Problem statement: Set down every record below exactly as it stands, minus the pictures.

Start of Excerpted data

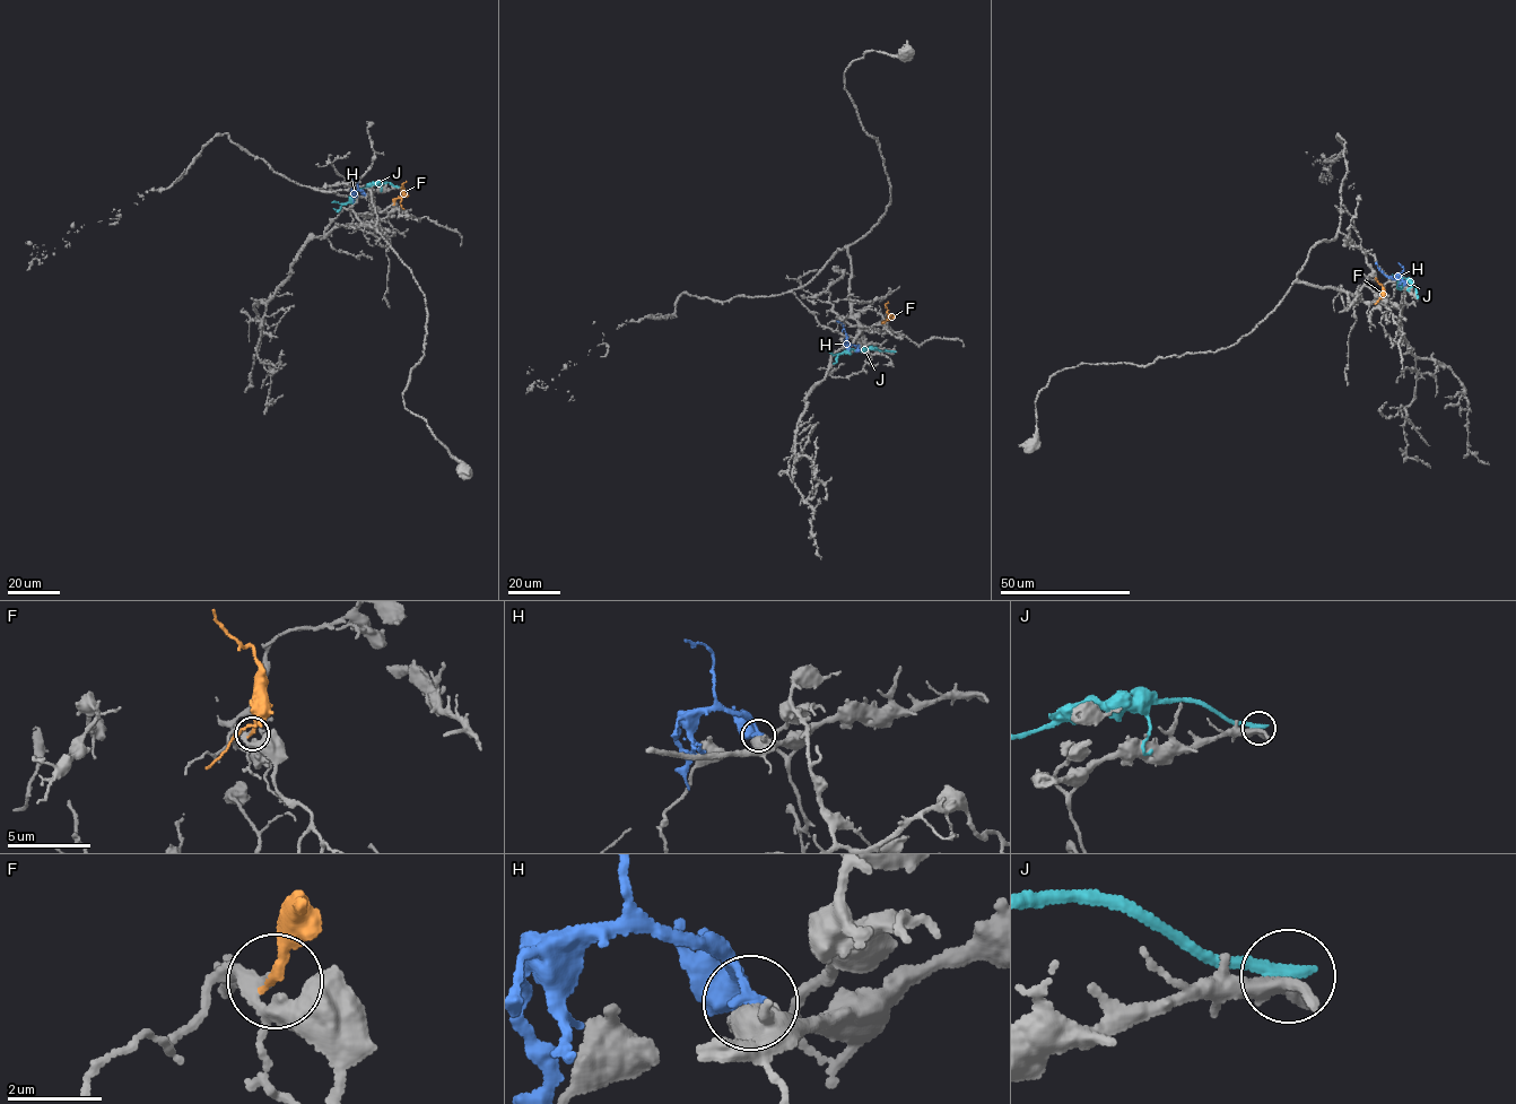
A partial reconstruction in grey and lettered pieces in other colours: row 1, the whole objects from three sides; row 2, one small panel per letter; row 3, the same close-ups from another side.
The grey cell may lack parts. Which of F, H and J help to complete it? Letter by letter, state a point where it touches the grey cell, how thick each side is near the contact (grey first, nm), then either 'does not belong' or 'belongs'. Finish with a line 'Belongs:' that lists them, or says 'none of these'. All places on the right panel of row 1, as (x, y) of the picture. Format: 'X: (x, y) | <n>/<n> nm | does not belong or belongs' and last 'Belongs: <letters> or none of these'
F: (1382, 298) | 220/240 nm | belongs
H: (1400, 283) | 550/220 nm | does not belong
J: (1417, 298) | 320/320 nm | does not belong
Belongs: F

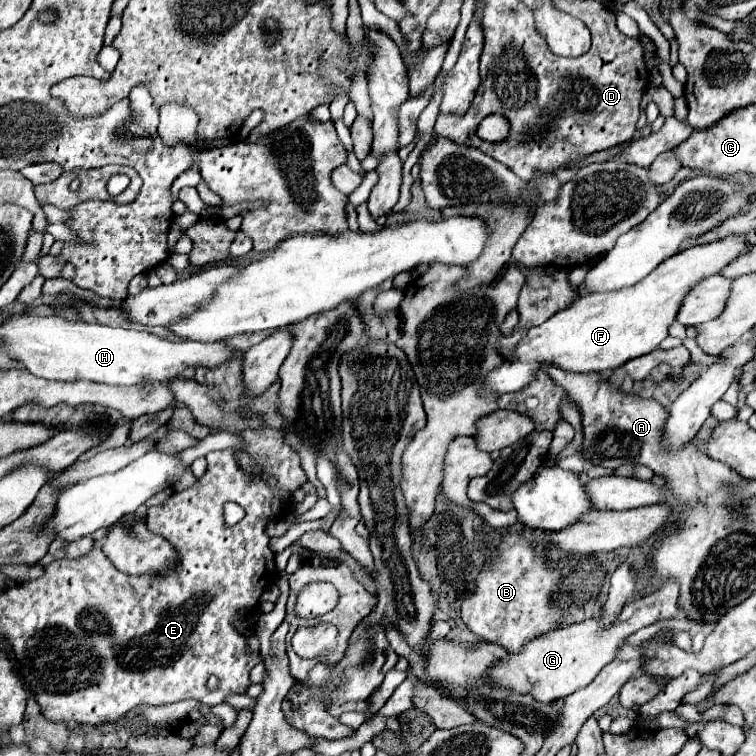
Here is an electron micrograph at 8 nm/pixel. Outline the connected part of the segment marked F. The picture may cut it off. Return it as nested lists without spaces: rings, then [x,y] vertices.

End of Excerpted data

Exercise solution:
A partial reconstruction in grey and lettered pieces in other colours: row 1, the whole objects from three sides; row 2, one small panel per letter; row 3, the same close-ups from another side.
The grey cell may lack parts. Which of F, H and J help to complete it? Letter by letter, state a point where it touches the grey cell, how thick each side is near the contact (grey first, nm), then either 'does not belong' or 'belongs'. Finish with a line 'Belongs:' that lists them, or says 'none of these'. All places on the right panel of row 1, as (x, y) of the picture. Format: 'X: (x, y) | <n>/<n> nm | does not belong or belongs' and last 'Belongs: <letters> or none of these'
F: (1382, 298) | 220/240 nm | belongs
H: (1400, 283) | 550/220 nm | does not belong
J: (1417, 298) | 320/320 nm | does not belong
Belongs: F

Here is an electron micrograph at 8 nm/pixel. Outline the connected part of the segment marked F. The picture may cut it off. Return it as nested lists without spaces: rings, then [x,y] vertices.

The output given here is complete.